A resposta política às preocupações dos cientistas climáticos é “extremamente importante” no contexto atual, especialmente no “rescaldo de umas eleições europeias em que o grupo dos verdes europeus perdeu uma representação importante”, considera Filipe Lisboa.

De acordo com o cientista, em 2019 a crise climática merecia finalmente atenção mediática, mas acabou ofuscada. “Nos anos que precederam a pandemia de Covid-19, muita da contestação pública sobre as alterações climáticas influenciou até pacotes legislativos como o Pacto Ecológico Europeu”, descreve.

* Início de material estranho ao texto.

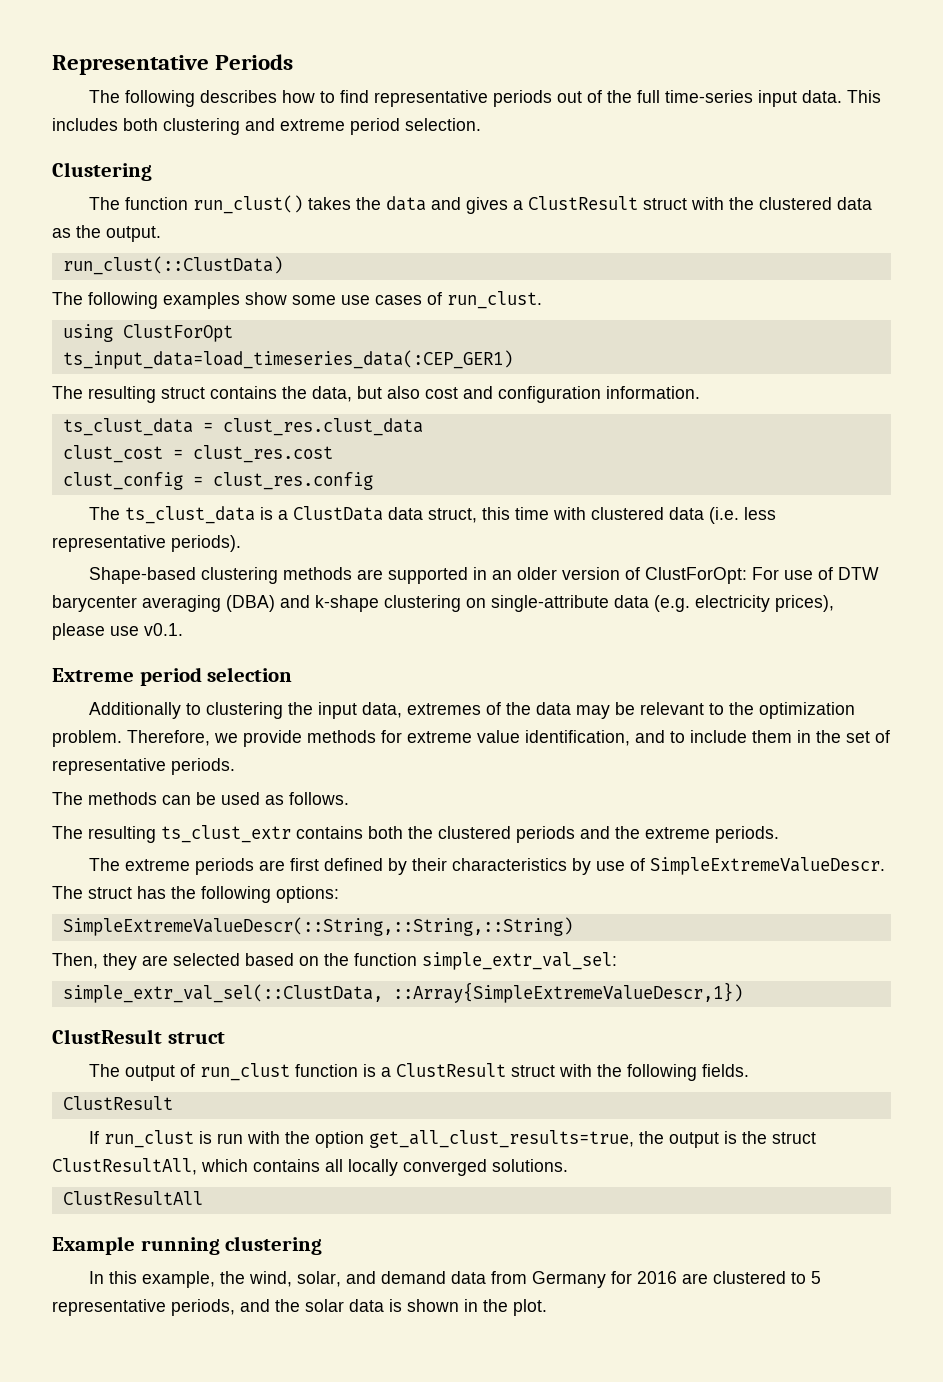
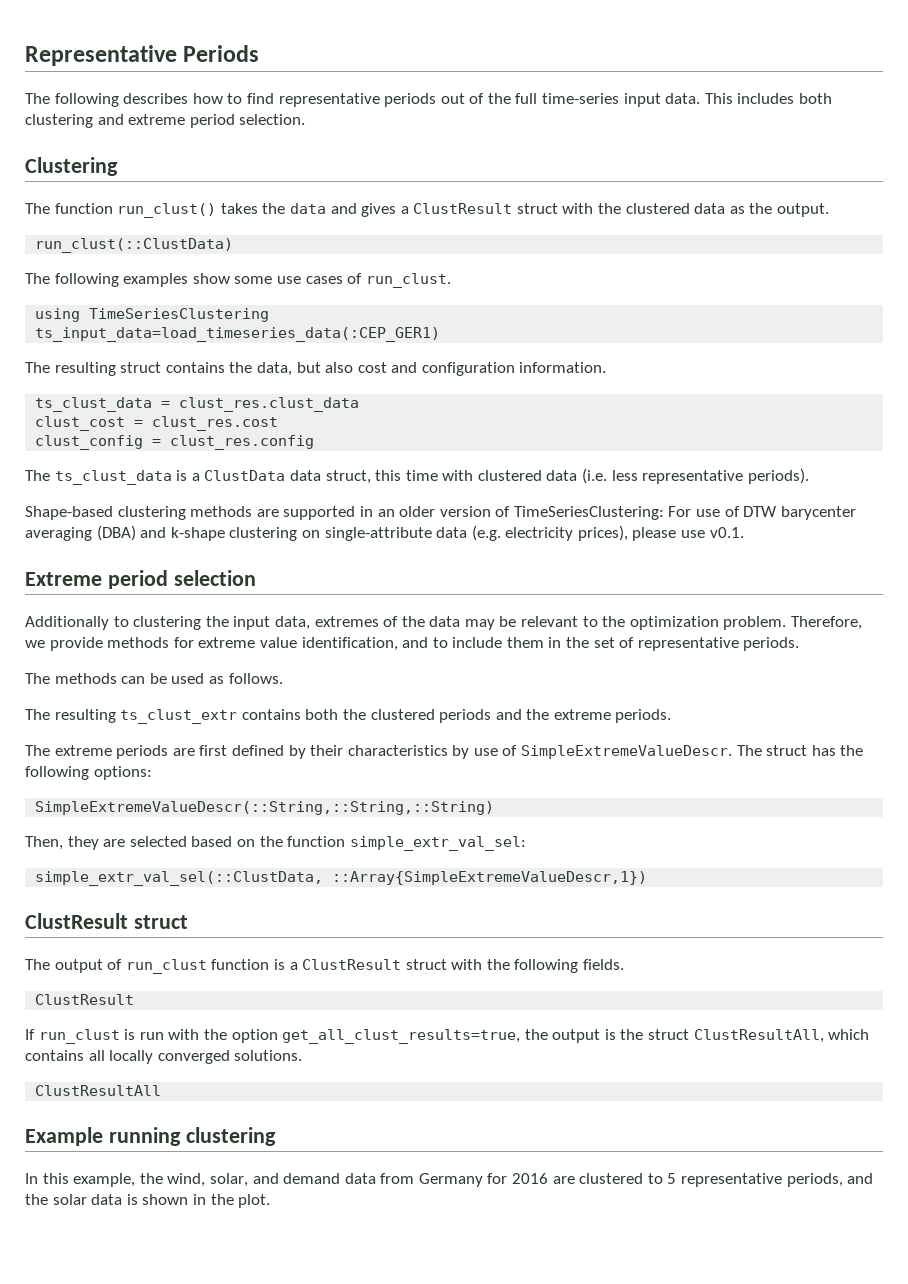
[122,324,233,342] ClustForOpt -> [89,308,270,322] TimeSeriesClustering
[645,567,748,584] ClustForOpt: -> [513,506,664,520] TimeSeriesClustering:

Entretanto, o cenário mudou, não só com a Covid-19, mas também com outros acontecimentos, como a guerra na Ucrânia – “preocupações bem prementes e importantes, mas que também criaram um clima de preocupação, desconfiança e polarização na sociedade que nada ajuda à tomada de boas decisões”, considera.

Filipe Lisboa, português que observa a terra a partir dos satélites do Copernicus, sublinha que a temperatura média à superfície do planeta no primeiro dia de maio foi de 15,91 °C, 0,65 °C acima da média de 1991-2020.

Filipe Lisboa apela a uma preocupação “informada”, à participação em protestos pacíficos pelo clima e a um esforço para não confundir causas.

“Infelizmente, a última marcha do clima em que participei teve muito menos adesão e os cânticos misturavam alterações climáticas com a guerra na Palestina e outros assuntos. Todas as causas são importantes, mas vejo as pessoas muito confusas, muito mais perdidas que em 2019”, refere.

O cientista defende ainda uma mudança de hábitos no quotidiano, como privilegiar a “mobilidade suave em detrimento do carro” e reduzir o consumo de carne, por exemplo.